How can a handful of observations stand in for an entire population? The question is as old as statistical thinking itself, but a rigorous answer emerged only in the twentieth century. Survey sampling is the branch of statistics that designs and justifies the process of selecting a subset of individuals from a target population and using that subset to make inferences about the whole. The subfield's history is organized around a deep disagreement over the very source of randomness that makes inference possible. Two frameworks—design-based inference and model-based inference—offer competing answers, and their ongoing debate has shaped every major method used in official statistics, opinion polling, and survey research today.
Before the 1930s, sampling was largely haphazard or purposive: researchers selected units they believed were representative, but there was no way to quantify the uncertainty of their estimates.

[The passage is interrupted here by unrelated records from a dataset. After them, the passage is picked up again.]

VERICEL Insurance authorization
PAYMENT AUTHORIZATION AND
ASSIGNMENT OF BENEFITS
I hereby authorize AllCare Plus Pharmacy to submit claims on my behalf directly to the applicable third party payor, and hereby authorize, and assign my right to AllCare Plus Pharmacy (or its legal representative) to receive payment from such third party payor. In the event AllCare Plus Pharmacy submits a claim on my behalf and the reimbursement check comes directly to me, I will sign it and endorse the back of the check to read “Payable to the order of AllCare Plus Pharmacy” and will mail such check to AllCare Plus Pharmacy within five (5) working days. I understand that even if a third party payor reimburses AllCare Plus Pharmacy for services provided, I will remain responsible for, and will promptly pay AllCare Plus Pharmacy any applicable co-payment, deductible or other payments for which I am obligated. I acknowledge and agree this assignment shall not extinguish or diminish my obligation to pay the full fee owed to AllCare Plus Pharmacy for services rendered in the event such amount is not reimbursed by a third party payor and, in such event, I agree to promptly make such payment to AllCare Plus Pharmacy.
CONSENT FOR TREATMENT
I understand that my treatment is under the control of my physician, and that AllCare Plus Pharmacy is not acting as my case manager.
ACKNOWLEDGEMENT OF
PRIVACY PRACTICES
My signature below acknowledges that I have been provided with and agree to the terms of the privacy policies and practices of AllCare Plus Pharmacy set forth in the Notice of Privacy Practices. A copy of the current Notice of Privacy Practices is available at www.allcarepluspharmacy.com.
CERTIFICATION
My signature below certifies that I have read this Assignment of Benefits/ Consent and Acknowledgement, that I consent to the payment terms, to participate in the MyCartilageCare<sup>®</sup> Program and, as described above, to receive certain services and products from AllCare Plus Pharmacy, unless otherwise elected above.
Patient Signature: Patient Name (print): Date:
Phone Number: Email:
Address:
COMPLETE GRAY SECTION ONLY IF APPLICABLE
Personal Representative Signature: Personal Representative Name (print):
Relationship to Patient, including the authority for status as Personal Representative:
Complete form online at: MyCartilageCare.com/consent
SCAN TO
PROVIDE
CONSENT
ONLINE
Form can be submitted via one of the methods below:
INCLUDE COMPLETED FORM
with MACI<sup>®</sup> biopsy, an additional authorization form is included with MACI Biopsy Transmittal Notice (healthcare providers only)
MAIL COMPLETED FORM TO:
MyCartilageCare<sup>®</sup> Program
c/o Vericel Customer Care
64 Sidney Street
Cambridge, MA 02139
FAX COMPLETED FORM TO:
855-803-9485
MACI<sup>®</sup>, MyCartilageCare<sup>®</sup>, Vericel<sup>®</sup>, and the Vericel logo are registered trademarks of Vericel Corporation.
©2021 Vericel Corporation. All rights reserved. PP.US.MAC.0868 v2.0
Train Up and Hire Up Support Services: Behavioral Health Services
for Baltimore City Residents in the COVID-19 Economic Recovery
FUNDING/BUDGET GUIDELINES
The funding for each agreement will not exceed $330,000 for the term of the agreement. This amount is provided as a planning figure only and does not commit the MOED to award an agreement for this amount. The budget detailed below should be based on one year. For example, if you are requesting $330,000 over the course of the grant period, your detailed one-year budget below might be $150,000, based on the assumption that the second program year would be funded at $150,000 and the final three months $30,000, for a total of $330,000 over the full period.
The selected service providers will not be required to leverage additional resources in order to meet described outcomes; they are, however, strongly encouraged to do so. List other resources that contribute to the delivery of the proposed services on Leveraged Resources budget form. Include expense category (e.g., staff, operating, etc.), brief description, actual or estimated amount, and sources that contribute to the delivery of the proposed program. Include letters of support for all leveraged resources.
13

The breakthrough came in 1934, when Jerzy Neyman published a paper that laid the foundation for what is now called design-based inference. Neyman's central insight was that the randomness needed for statistical inference should come from the sampling procedure itself, not from any assumptions about the population.
In the design-based framework, the population values are treated as fixed but unknown constants. The only source of randomness is the random mechanism by which units are selected into the sample. Because the sampler controls the selection probabilities, those probabilities can be used to construct unbiased estimators and to compute standard errors that reflect the actual sampling process. The most famous of these estimators is the Horvitz-Thompson estimator, which weights each sampled unit by the inverse of its inclusion probability. If a unit had a 1 in 100 chance of being selected, its observation is multiplied by 100 to represent the 99 similar units that were not sampled. This logic works without any model of the population's structure—it relies entirely on the known probabilities built into the design.
Design-based inference became the dominant paradigm for official statistics because it offered a guarantee that no other approach could match: the estimates were design-unbiased, and their sampling variance could be estimated from the same design. National statistical agencies adopted probability sampling as the gold standard for censuses, labor force surveys, and agricultural surveys. The framework's strength is its robustness: even if the population is wildly heterogeneous, a properly executed probability sample yields valid inferences. Its vulnerability is that it requires a complete sampling frame, strict adherence to the random selection protocol, and high response rates. When those conditions break down—as they often do in practice—the design-based guarantees weaken.
By the 1970s, statisticians working with small populations, nonresponse, or analytic questions began to chafe against the limitations of design-based inference. Richard Royall and others proposed a fundamentally different starting point: treat the population values themselves as random draws from a superpopulation—a hypothetical infinite distribution that generated the finite population. In this model-based framework, the randomness does not come from the sampling design; it comes from the probability model assumed for the population. The sampling design can be ignored entirely, provided the model is correct.
Model-based inference shifts the burden from design to modeling. If the analyst can specify a plausible model relating the survey variable to auxiliary information (such as age, region, or prior census data), then predictions from that model can be used to estimate population totals. The standard error of the estimate reflects the model's residual variance, not the sampling probabilities. This approach is especially powerful when the sampling frame is incomplete, when nonresponse is severe, or when the goal is to estimate parameters of a causal or structural model rather than a simple population mean.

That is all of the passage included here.